Administrators should update OpenSSH on affected systems, particularly RHEL 9 and older Fedora releases. Applying the “LoginGraceTime 0” configuration option can mitigate this vulnerability and the related CVE-2024-6387. Immediate action is recommended to reduce the risk of exploitation.

4. Microsoft Uncovers Critical Flaws in Rockwell Automation PanelView Plus

Microsoft has disclosed two security flaws in Rockwell Automation PanelView Plus, allowing remote, unauthenticated attackers to execute arbitrary code and trigger a denial-of-service (DoS) condition.

The vulnerabilities are:

• CVE-2023-2071 (CVSS 9.8) – Improper input validation lets attackers achieve remote code execution via crafted malicious packets.
• CVE-2023-29464 (CVSS 8.2) – Improper input validation lets attackers read memory data and cause a DoS by sending oversized packets.

These flaws impact FactoryTalk View Machine Edition (versions 13.0, 12.0, and prior) and FactoryTalk Linx (versions 6.30, 6.20, and prior). Rockwell Automation released advisories in September and October 2023. The U.S. Cybersecurity and Infrastructure Security Agency (CISA) also issued alerts. Additionally, unknown threat actors are exploiting a critical flaw in HTTP File Server (CVE-2024-23692, CVSS 9.8) to deliver malware like Xeno RAT and Gh0st RAT. This vulnerability allows remote, unauthenticated attackers to execute arbitrary commands via crafted HTTP requests.

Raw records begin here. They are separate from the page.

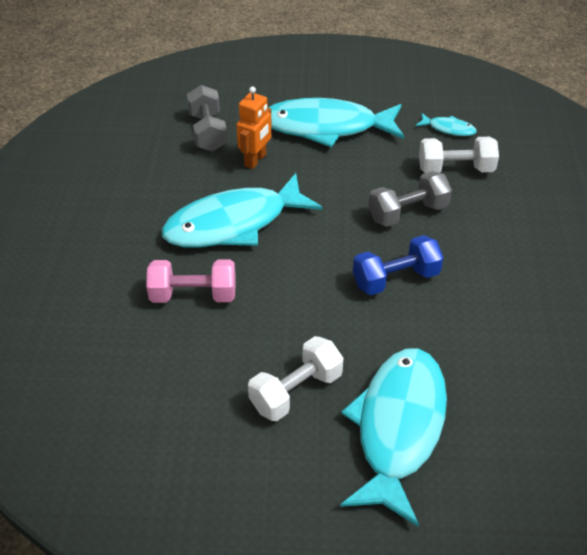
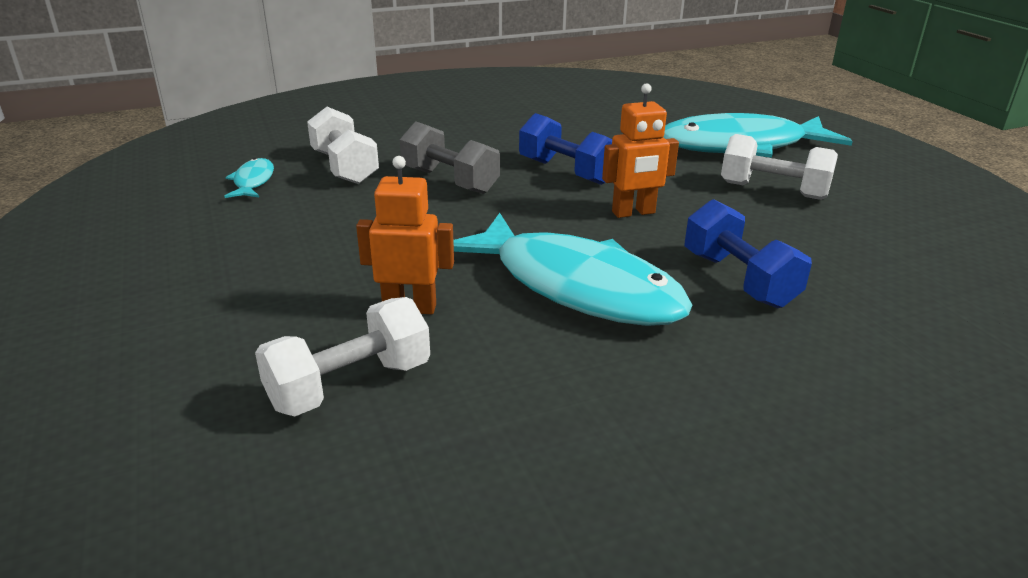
camera: 115 degrees left, 15 degrees down
pink dumbbell [146,260,235,303] -> blue dumbbell [685,199,812,308]
grey dumbbell [187,85,227,152] -> white dumbbell [255,297,430,416]
turquoise fish [268,98,404,147] -> none
none -> orange robot [602,83,679,218]

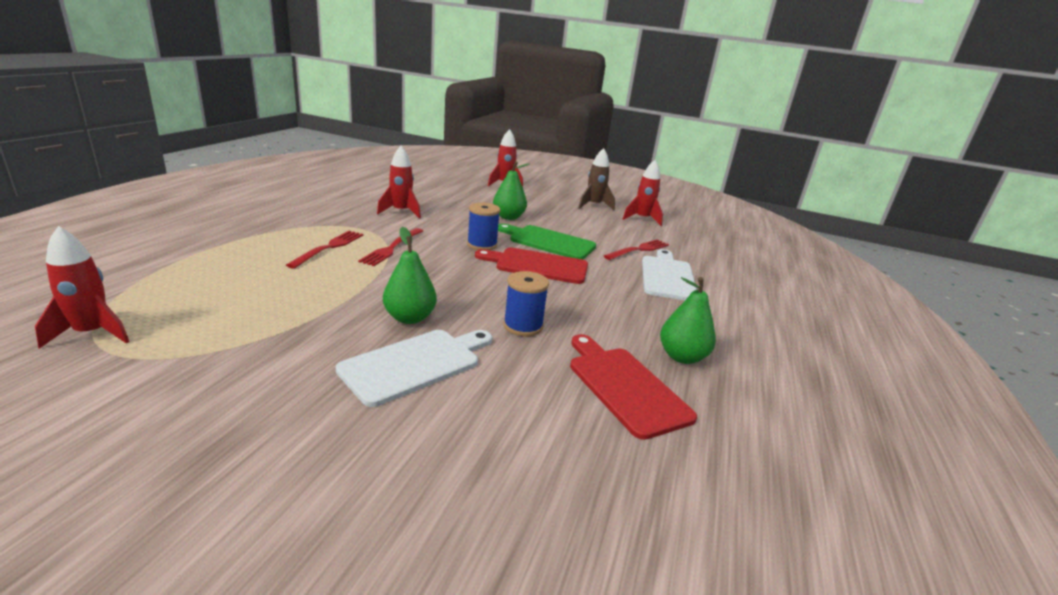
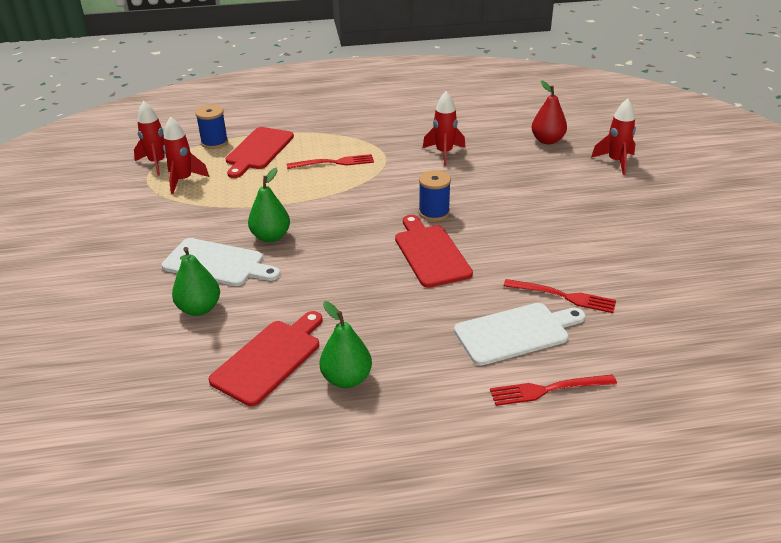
camera: 65 degrees right, 10 degrees up
red fork [358,228,423,266] -> red fork moved to [490,374,617,406]
green pear [493,161,529,220] -> green pear moved to [172,247,220,316]
green cutting board [498,224,596,259] -> none
blue spool [503,271,549,337] -> blue spool moved to [195,105,228,149]
brown rocket [578,148,615,210] -> none
red rocket [623,160,663,226] -> red rocket moved to [163,117,209,194]
none -> red cutting board [225,127,294,178]
none -> red pear [532,80,567,144]

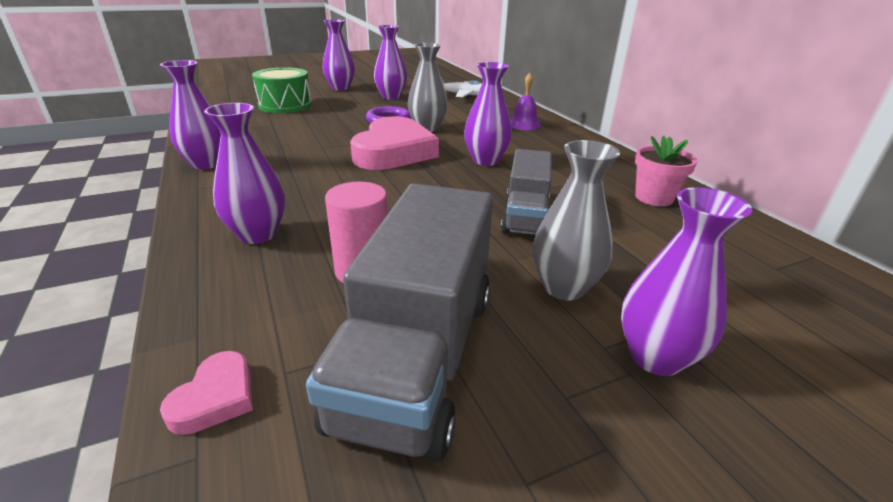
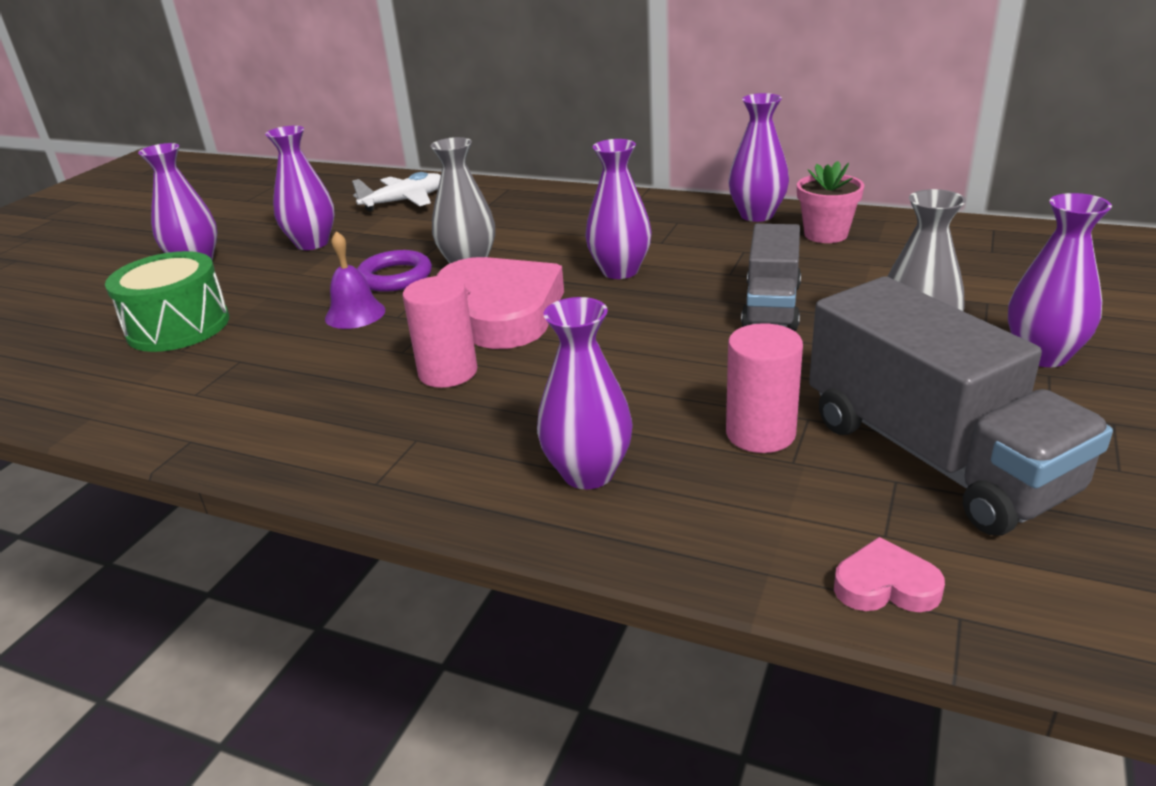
camera: 40 degrees left, 0 degrees up
purple vase [160,60,221,169] -> purple vase moved to [728,93,789,222]
pink heart [160,351,253,435] -> pink heart turned 60 degrees counterclockwise [834,537,945,612]
grey truck [501,149,552,235] -> grey truck turned 45 degrees clockwise [741,224,801,331]
purple bell [510,73,541,130] -> purple bell moved to [325,231,385,329]
none -> pink cylinder [403,276,477,388]

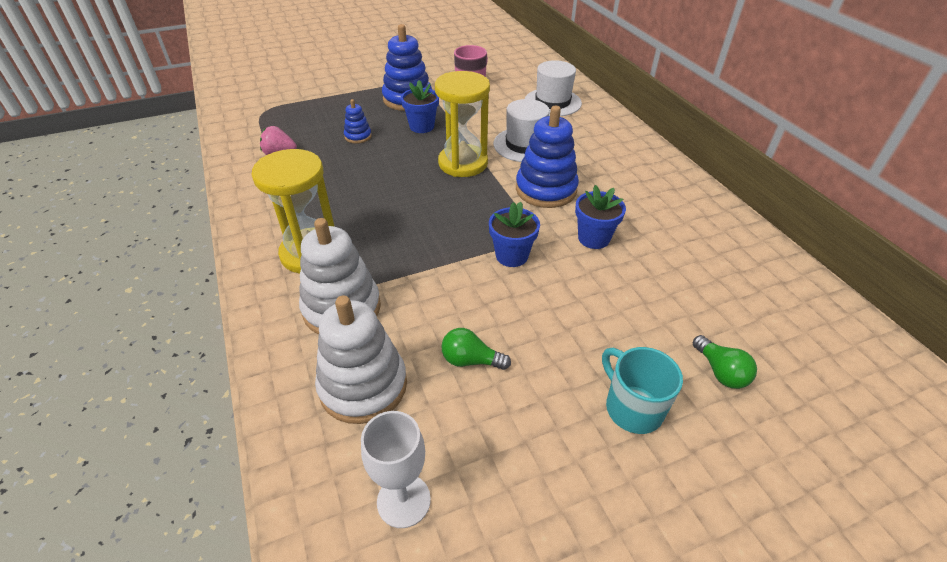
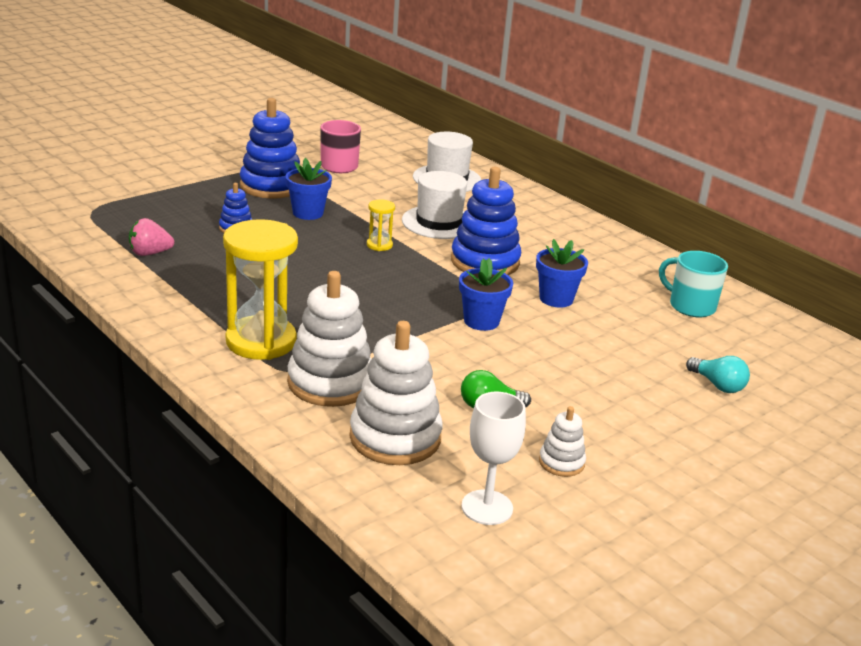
camera: 20 degrees left, 15 degrees down
yellow hourglass [435,71,490,177] -> yellow hourglass [367,199,395,251], size x0.45
turquoise mug [602,347,683,434] -> turquoise mug moved to [659,251,728,317]
green light bulb [693,335,757,389] -> turquoise light bulb [686,356,750,393]
none -> white stacking toy [539,406,586,477]

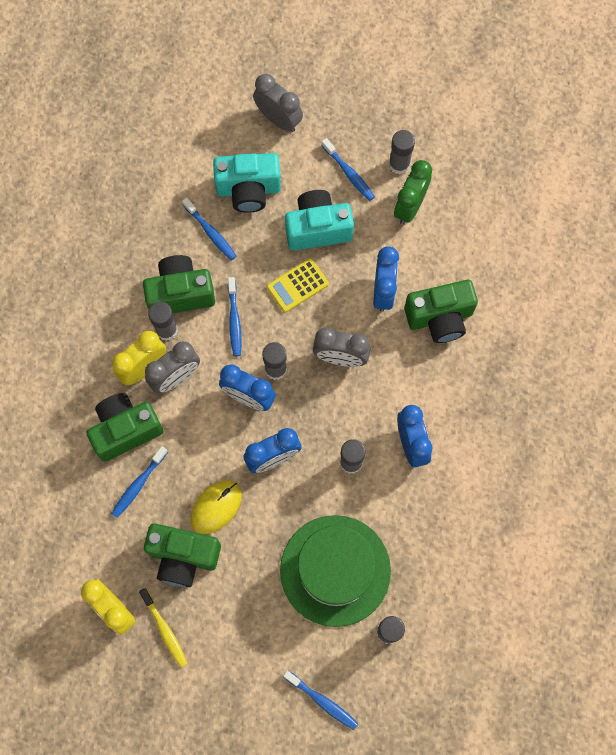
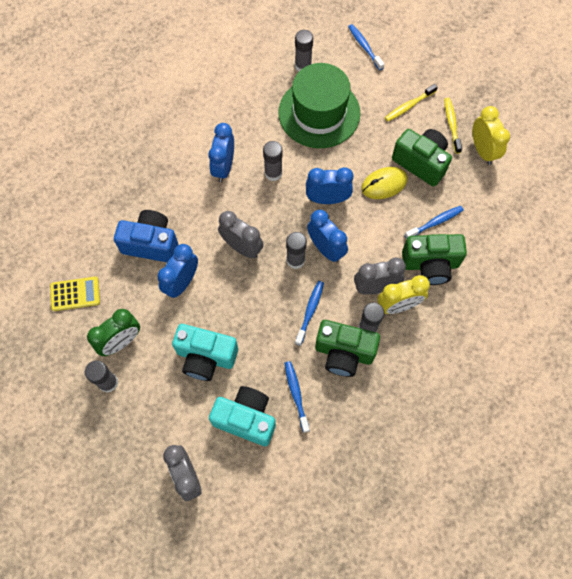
camera: 155 degrees left, 5 degrees down
yellow calculator [267,258,329,313] -> yellow calculator moved to [50,277,100,311]
blue toothbrush [321,138,375,201] -> none
green camera [404,280,478,343] -> blue camera [114,210,178,262]
none -> yellow toothbrush [385,84,438,122]

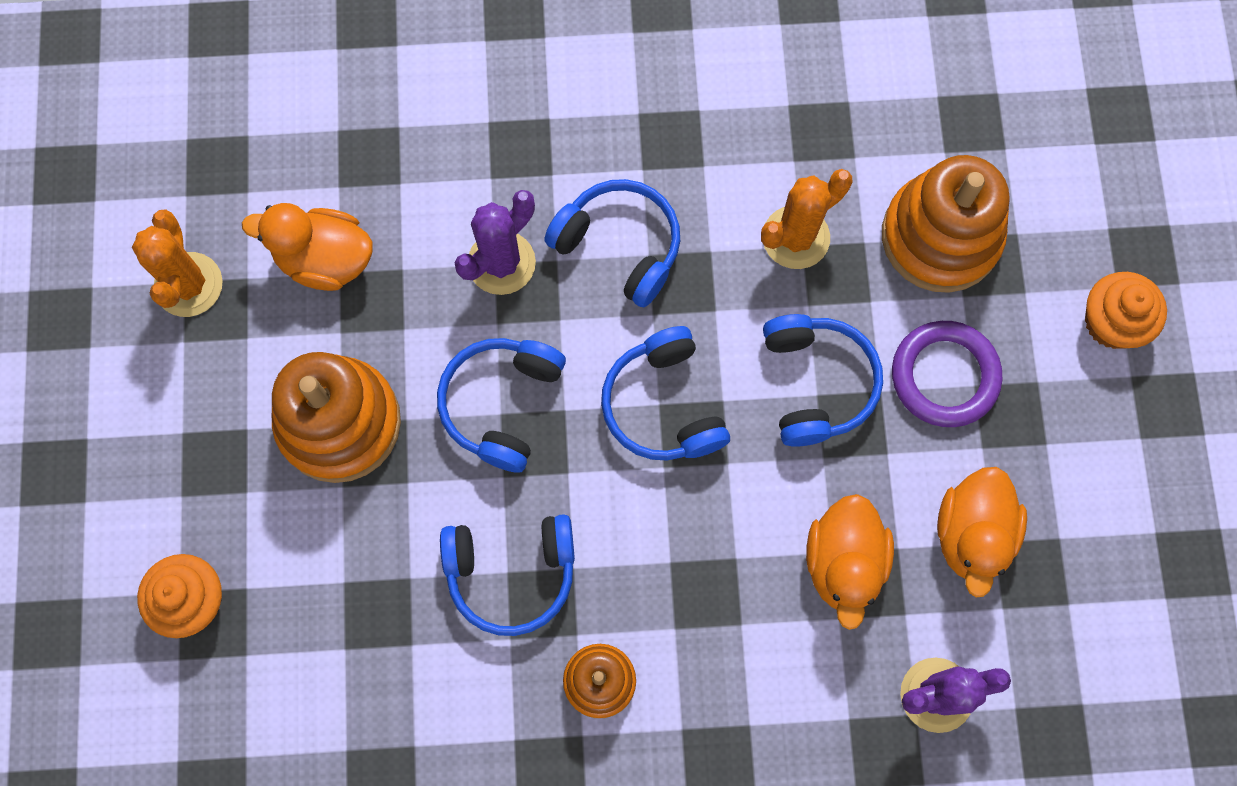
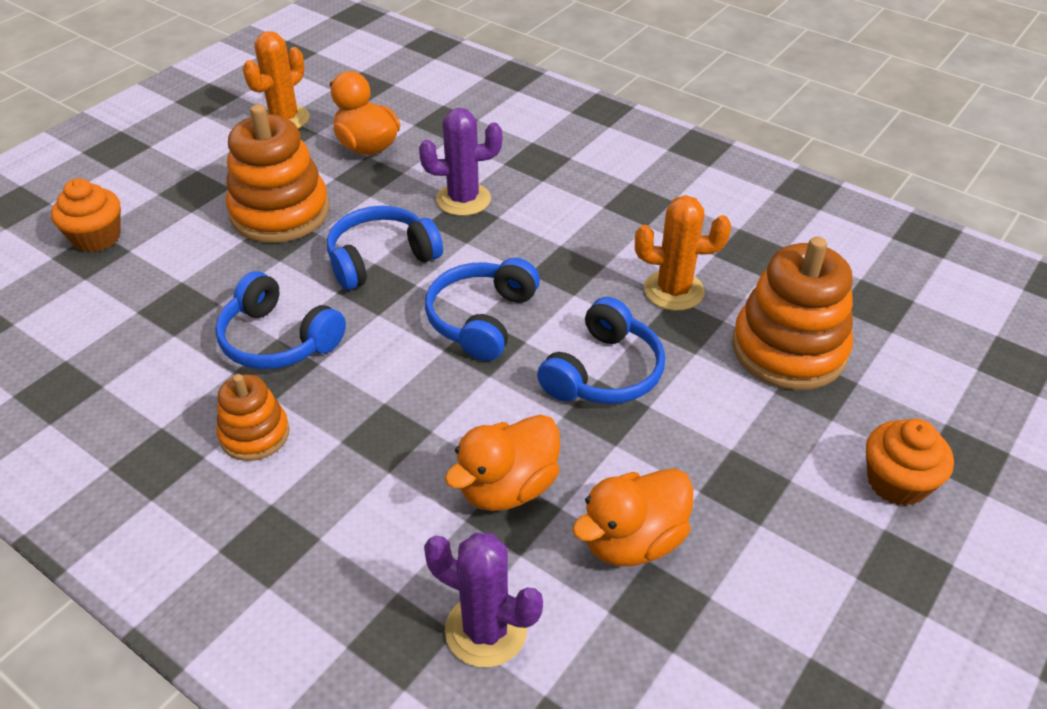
camera: 40 degrees right, 30 degrees down
blue headphones [544,179,680,307] -> none
purple ring [892,321,1002,427] -> none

5. RADIUS Protocol Vulnerability Exposes Networks to MitM Attacks

Researchers have discovered a vulnerability in the RADIUS network authentication protocol called BlastRADIUS, allowing attackers to conduct Man-in-the-Middle (MitM) attacks and bypass integrity checks. RADIUS, which provides centralized authentication, authorization, and accounting (AAA) management, relies on a hash derived from the MD5 algorithm, known to be cryptographically broken since 2008.

The flaw, CVE-2024-3596 (CVSS 9.0), enables attackers to modify Access-Request packets without detection, potentially forcing user authentication and granting unauthorized access. The vulnerability affects all RADIUS clients and servers, particularly PAP, CHAP, and MS-CHAPv2 authentication methods.